Shirley didn’t blush so easily, but the man had her on the run. Despite his careful dress and too careful manners, he gave a subtle impression that he was a rough and ready guy at bottom; but one who had a lot of sheer animal power, without much leavening of civilized feeling. And when he stared at you with those green eyes, you forgot, momentarily, that something that I’ve tried to describe; the cold, diamond-hard core within him, I mean, and that the geniality of him was a reflection from the surface.

“Nothing like starting to get the old hooks in right at the start,” he grinned as he got in with us and waved farewell to Shirley. “By the way, Peewee, how’s the old heart been doing lately? Any more of the old dents in it?”

“Nary one,” responded little Penoch. “Well, how’ve you been?”

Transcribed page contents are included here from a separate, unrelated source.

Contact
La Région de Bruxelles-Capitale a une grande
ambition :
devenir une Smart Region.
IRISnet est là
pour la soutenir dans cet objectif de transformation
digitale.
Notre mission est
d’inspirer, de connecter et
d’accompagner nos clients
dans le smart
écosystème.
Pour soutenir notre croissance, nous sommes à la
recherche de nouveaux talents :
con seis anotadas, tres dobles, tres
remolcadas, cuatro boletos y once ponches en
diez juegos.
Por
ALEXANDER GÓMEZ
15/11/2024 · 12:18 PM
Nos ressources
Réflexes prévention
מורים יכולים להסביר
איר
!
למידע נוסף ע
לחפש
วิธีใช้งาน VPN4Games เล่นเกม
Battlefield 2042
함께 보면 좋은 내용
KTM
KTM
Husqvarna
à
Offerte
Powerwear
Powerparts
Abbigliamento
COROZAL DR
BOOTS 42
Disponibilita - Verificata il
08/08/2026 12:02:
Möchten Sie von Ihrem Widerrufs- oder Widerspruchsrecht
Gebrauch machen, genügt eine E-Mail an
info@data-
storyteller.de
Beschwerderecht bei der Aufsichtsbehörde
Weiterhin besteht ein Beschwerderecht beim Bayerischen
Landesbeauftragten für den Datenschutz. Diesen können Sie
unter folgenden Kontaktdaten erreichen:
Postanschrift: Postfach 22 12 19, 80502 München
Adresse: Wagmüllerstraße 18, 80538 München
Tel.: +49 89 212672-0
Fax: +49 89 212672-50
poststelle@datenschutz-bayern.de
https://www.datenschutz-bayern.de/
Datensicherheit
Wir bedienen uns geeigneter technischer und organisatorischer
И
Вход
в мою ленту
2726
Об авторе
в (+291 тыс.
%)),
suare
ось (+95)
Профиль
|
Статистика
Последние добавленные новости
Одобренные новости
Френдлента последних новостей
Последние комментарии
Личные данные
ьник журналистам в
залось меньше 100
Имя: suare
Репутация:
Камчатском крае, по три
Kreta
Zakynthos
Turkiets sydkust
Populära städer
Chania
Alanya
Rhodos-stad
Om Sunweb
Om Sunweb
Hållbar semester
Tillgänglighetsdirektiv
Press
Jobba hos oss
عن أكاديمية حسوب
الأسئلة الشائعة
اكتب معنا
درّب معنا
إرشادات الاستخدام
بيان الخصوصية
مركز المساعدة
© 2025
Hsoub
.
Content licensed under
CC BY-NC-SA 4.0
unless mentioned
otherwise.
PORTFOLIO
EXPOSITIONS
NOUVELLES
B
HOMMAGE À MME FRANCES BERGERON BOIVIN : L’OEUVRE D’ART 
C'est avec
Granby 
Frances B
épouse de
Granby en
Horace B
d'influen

“Neither here nor there. Not so good lately. Right now, if a house and lot could be bought for a nickel, I couldn’t buy a doorknob; so I decided to let Uncle Samuel take care of me for a while. Heh-heh-heh!”

When he chuckled like that, you thought of him as a jovial, humorous scoundrel. And before that twenty minute ride was over, he’d told Penoch a couple of yarns about himself, and had O’Reilly in hysterics and me laughing like the devil. I noted, likewise, that he slipped into the “I seen” and “I done” manner of speech. Being grammatical was foreign to him, as was his bowing to a woman. All surface polish, poorly done.

He moved into the flight with a careless confidence that was sublime. At the dinner table, under Penoch’s prodding, he talked and talked with agility and abandon. He’d been everywhere and done everything and, as far as I could tell, he’d been a drunkard and a gambler and a Lothario through it all. Whatever business he had afoot rarely interfered with his wassail and debauch.